Jalan raya yang lengang dengan di kiri kanannya dipenuhi pepohonan rimbun,bukanlah suatu daerah pedesaan. Tapi, ia merupakan Jalan Pecenongan, Jakarta Pusat, yang diabadikan pada tahun 1870. Kalau 138 tahun lalu jalan ini begitu sunyi dan mobil belum nongol, sekarang ini macetnya minta ampun.
Seluruh jalan yang menghubungkan Jalan Juanda (ketika itu bernama Noordwijk) dengan Jalan Batutulis dan Batuceper (Brendesch Laan) kini sudah tidak tersisa lagi: jadi hutan beton. Berupa perkantoran, hotel, puluhan showroom mobil hingga ke jalan-jalan sekitarnya. Sementara itu, pada sore hari Pecenongan
berubah fungsi menjadi salah satu pusat jajanan kaki lima di Jakarta. Yang terkenal nasi uduknya, sedangkan pembelinya banyak bermobil.
Pecenongan dan sekitarnya mulai banyak penghuninya ketika tahun 1808. Gubernur Jenderal Willem Herman Daendels memindahkan pusat kota dari Pasar Ikan ke Weltevreden yang ketika itu berhawa sejuk. Di selatan Pecenongan terdapat Jl Asem Reges pada masa Belanda bernama Droossaerweg. Pasar Asem Reges sampai
1950-an jadi pusat perdagangan sepeda di Jakarta. Kala itu,sepeda merupakan alat transportasi utama di Jakarta. Para pegawai, mahasiswa, dan pelajar menggunakannya ke kantor dan sekolah. Kala itu, seluruh kantor, sekolah, pasar, dan bioskop ada tempat penitipan (parkir) sepeda.
Di Pecenongan terdapat toko buku dan percetakan milik Belanda: Van Dorp, salah satu toko buku terbaik di Jakarta sebelum diambil alih pada 1957. Kini menjadi kantor pusat perusahaan mobil PT Astra. Di seberangnya, (kini Jalan Veteran II) terdapat toko buku Visser & Co yang juga dinasionalisasi. Tempat toko ini berada, sekarang menjadi gedung Dewan Pertimbangan Agung (DPA) yang kini sudah marhum. Di Pecenongan juga terdapat percetakan dan penerbit G Kolff yang nasibnya juga sama dengan kedua rekannya.

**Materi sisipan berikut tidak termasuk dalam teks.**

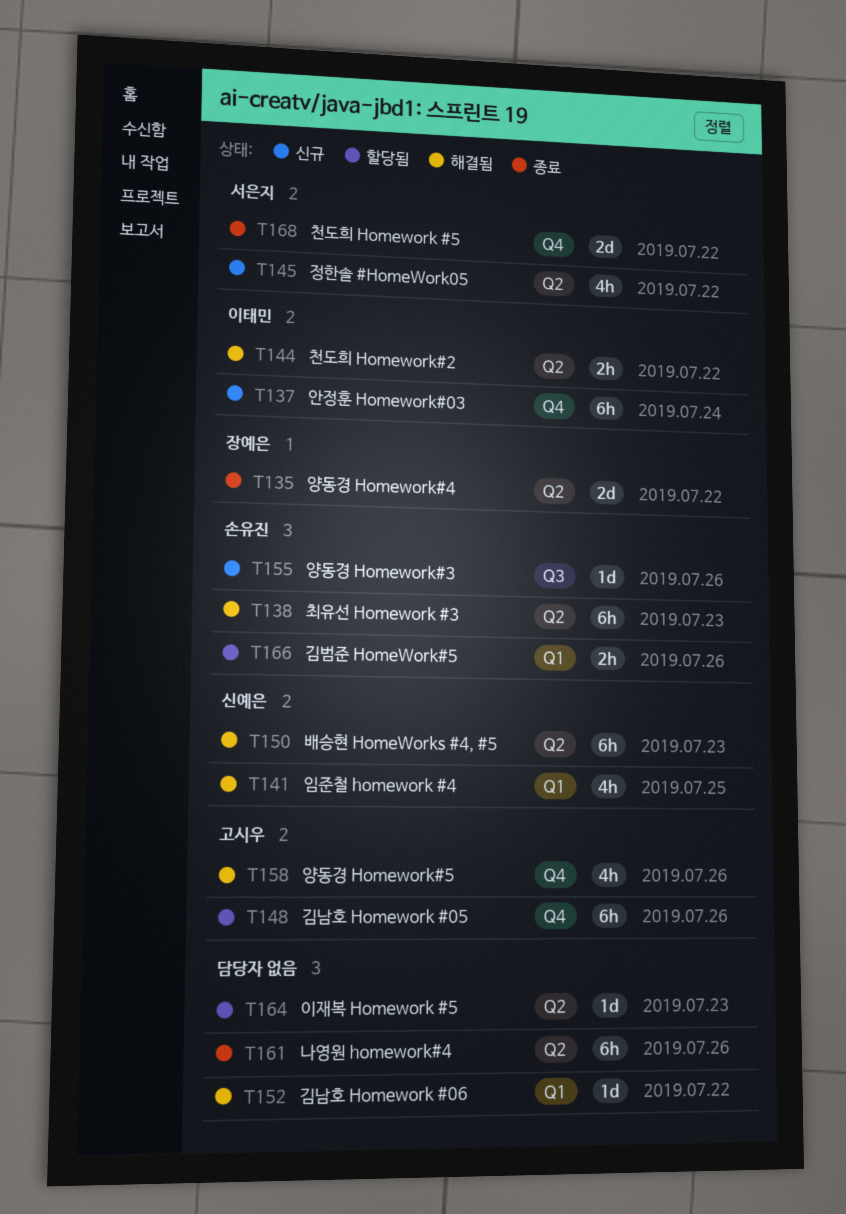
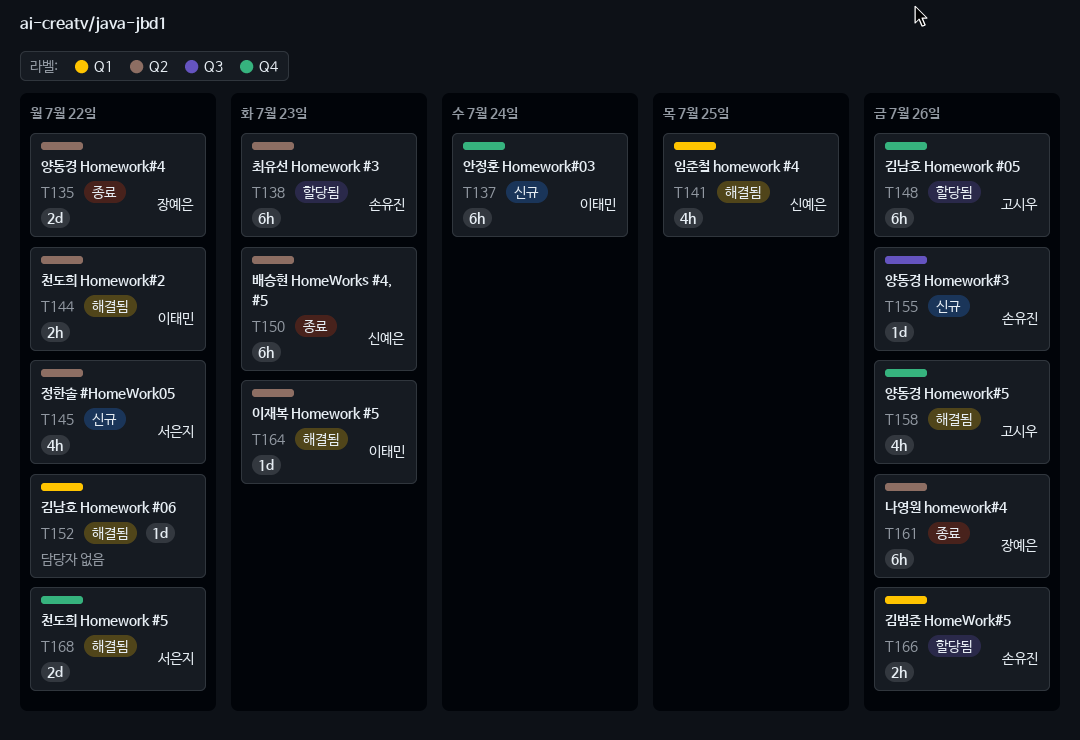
T138, status: 해결됨 -> 할당됨
T150, status: 해결됨 -> 종료
T161, owner: none -> 장예은
T164, status: 할당됨 -> 해결됨
T164, owner: none -> 이태민
T168, status: 종료 -> 해결됨

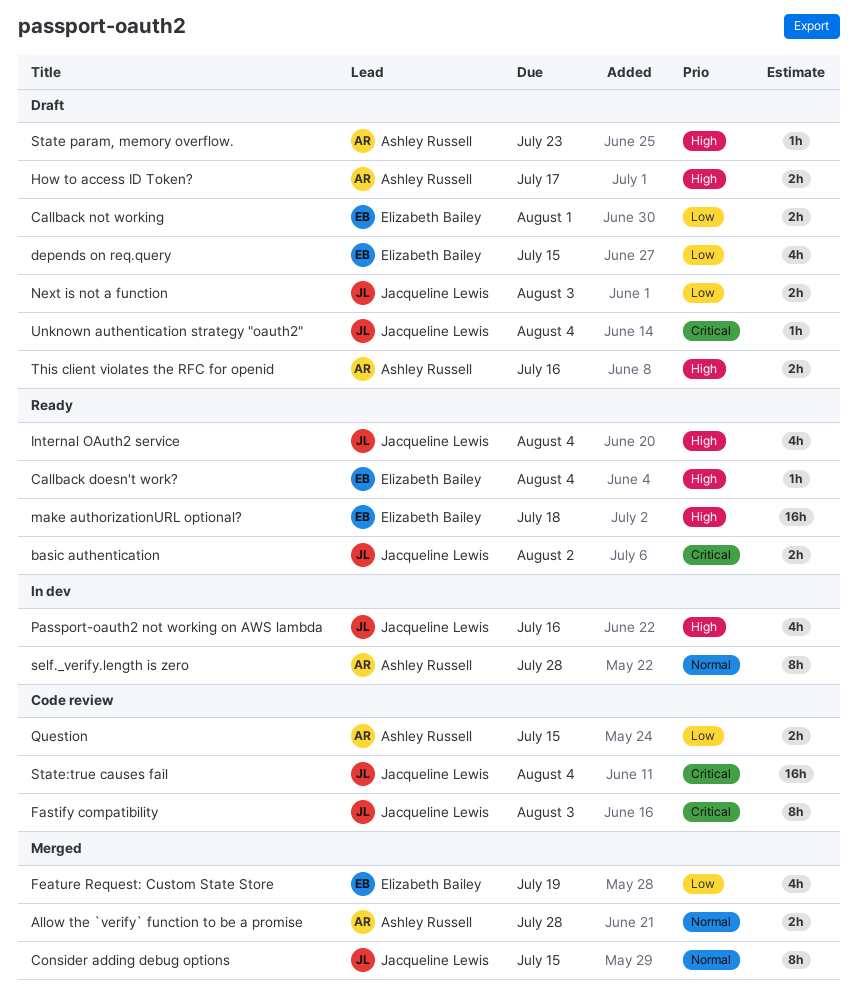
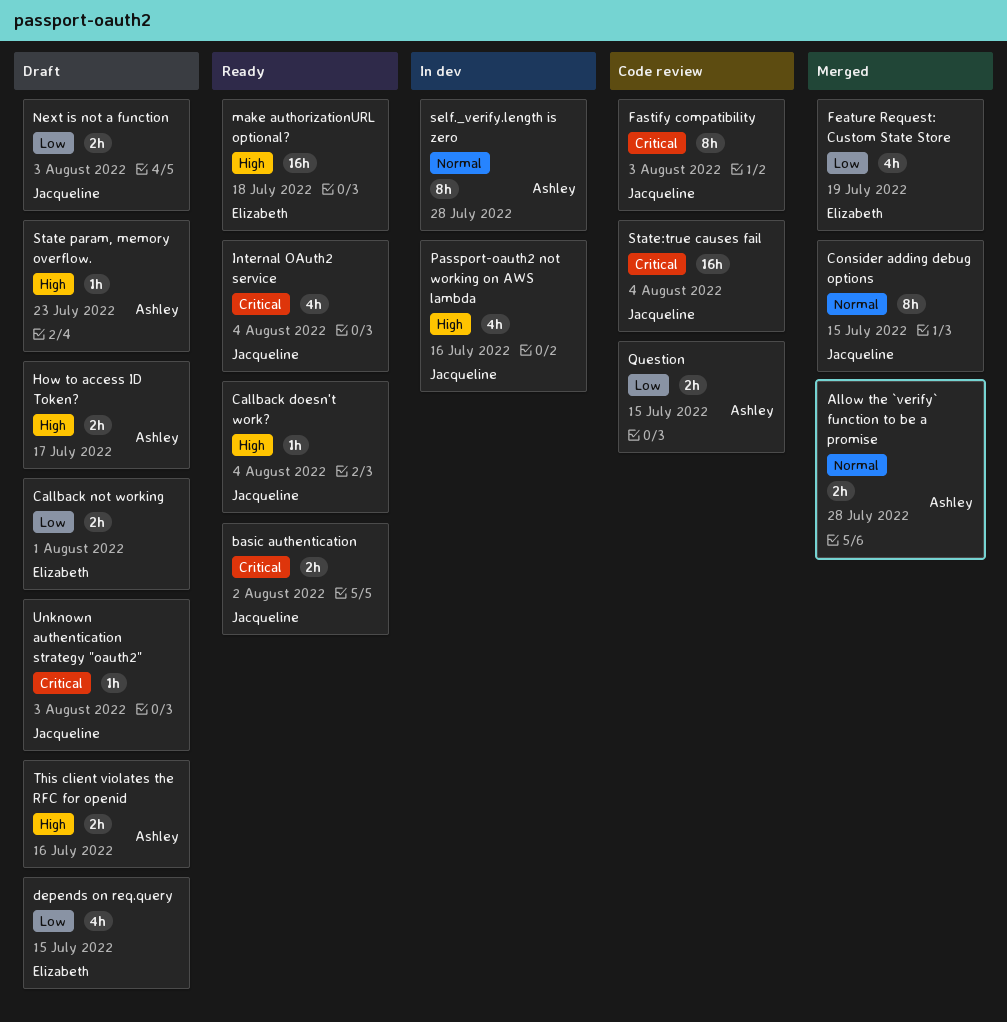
Callback doesn't work?, owner: Elizabeth Bailey -> Jacqueline Lewis
Internal OAuth2 service, priority: High -> Critical
Unknown authentication strategy "oauth2", due: Aug 4 -> Aug 3

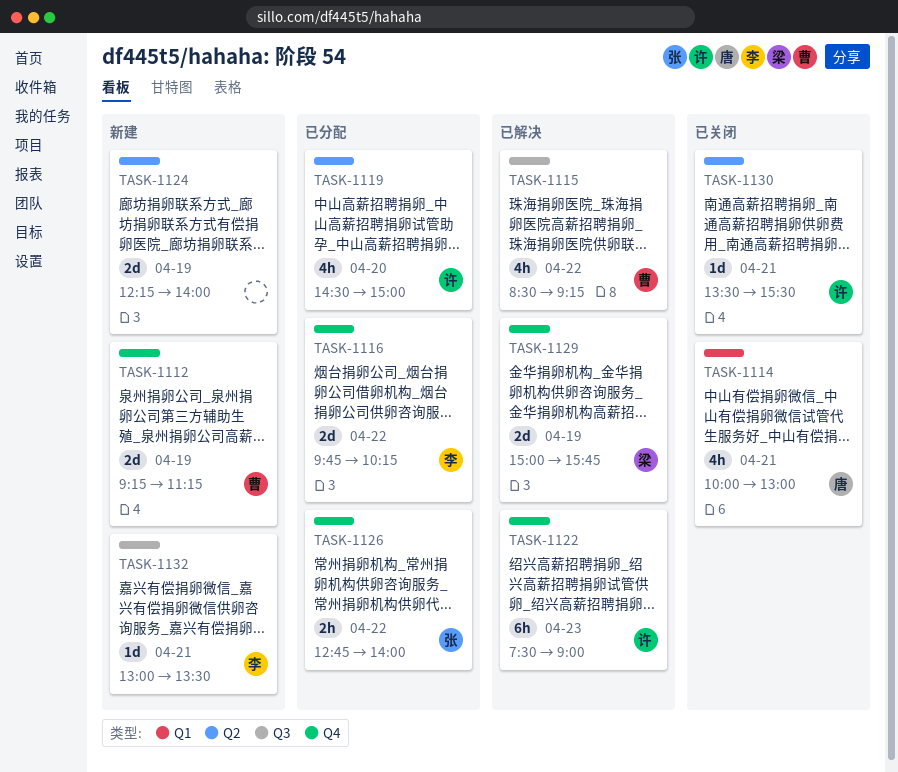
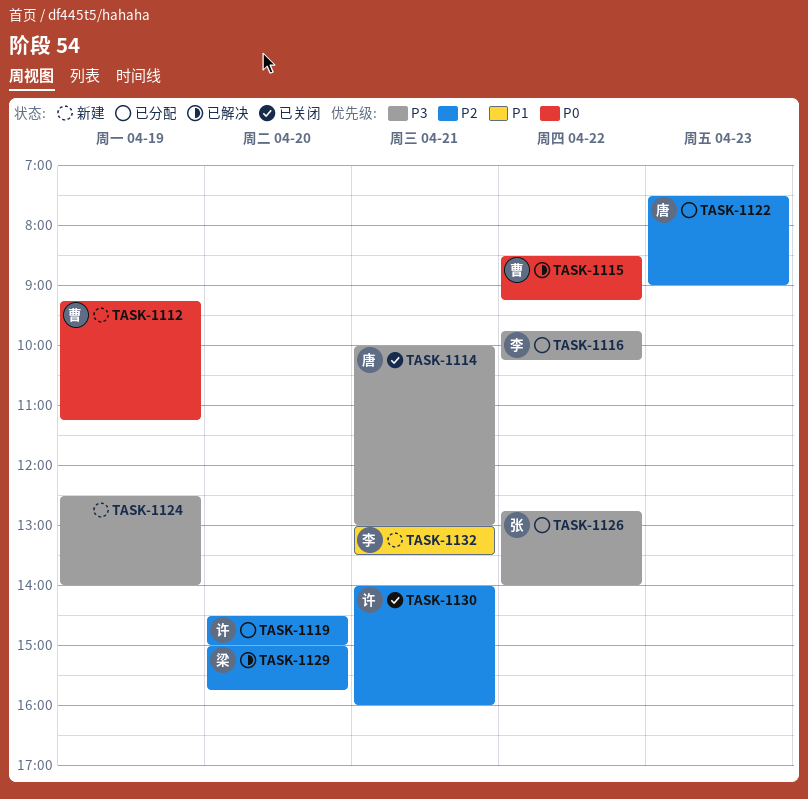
TASK-1122, status: 已解决 -> 已分配
TASK-1122, owner: 许 -> 唐
TASK-1124, begins: 12:15 -> 12:30
TASK-1129, day: Apr 19 -> Apr 20
TASK-1130, begins: 13:30 -> 14:00
TASK-1130, ends: 15:30 -> 16:00

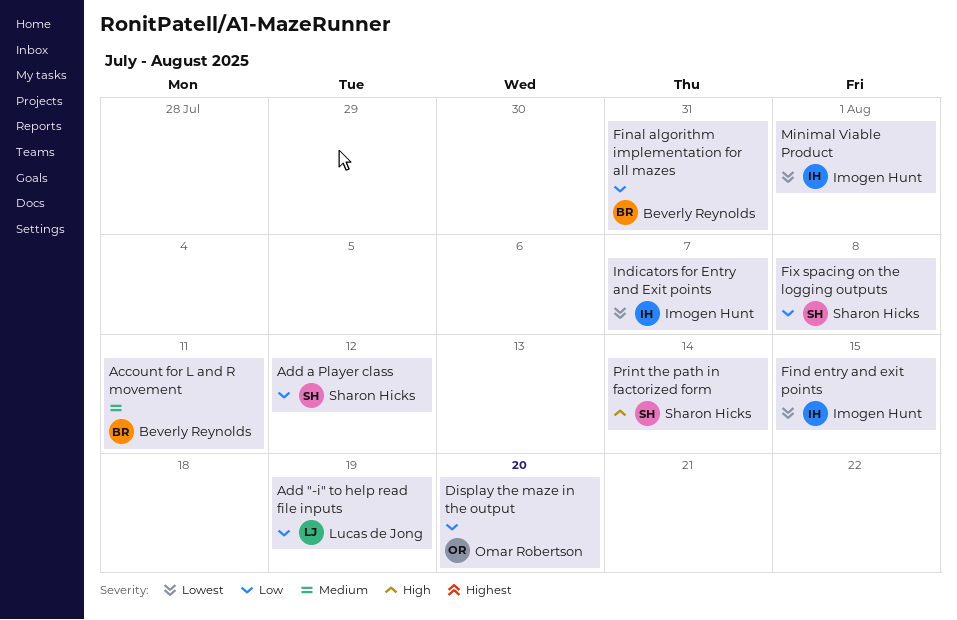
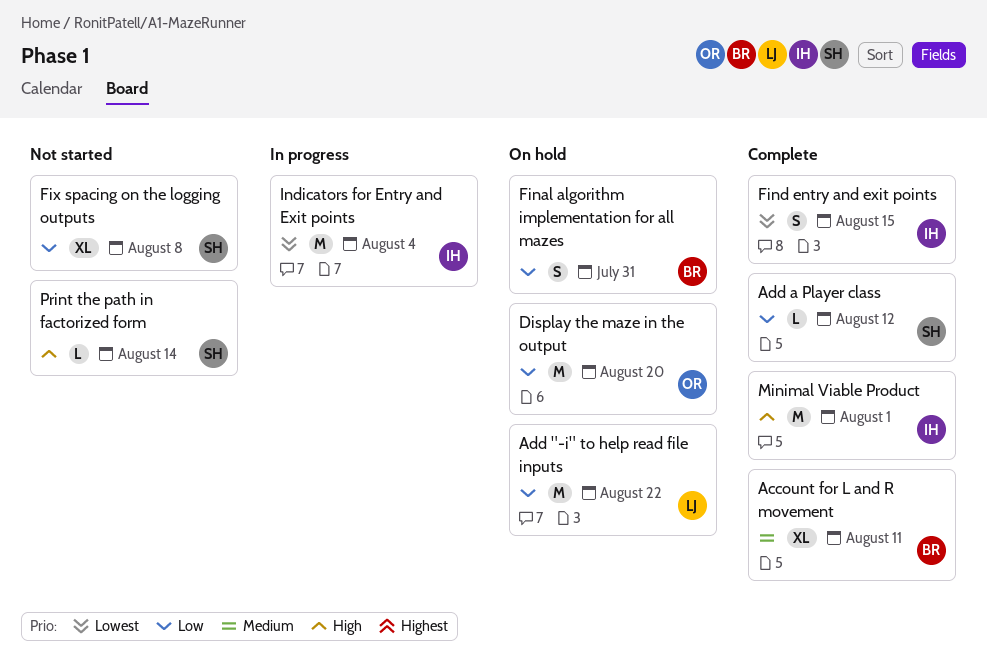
Add "-i" to help read file inputs, due: Aug 19 -> Aug 22
Indicators for Entry and Exit points, due: Aug 7 -> Aug 4
Minimal Viable Product, priority: Lowest -> High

Ada satu hal yang tidak boleh dilupakan mengenai Pecenongan.Di sinilah Eddy Tansil, megakoruptor yang buron memulai usahanya, jual beli motor kecil-kecilan ketika datang dari Makassar. Dia pernah dipenjara di LP Cipinang setelah dituduh membobol uang Bapindo Rp 1,3 triliun (belasan tahun lalu). Berkat
kerja sama dengan pejabat LP, Eddy Tansil melarikan diri dan hingga kini masih buron.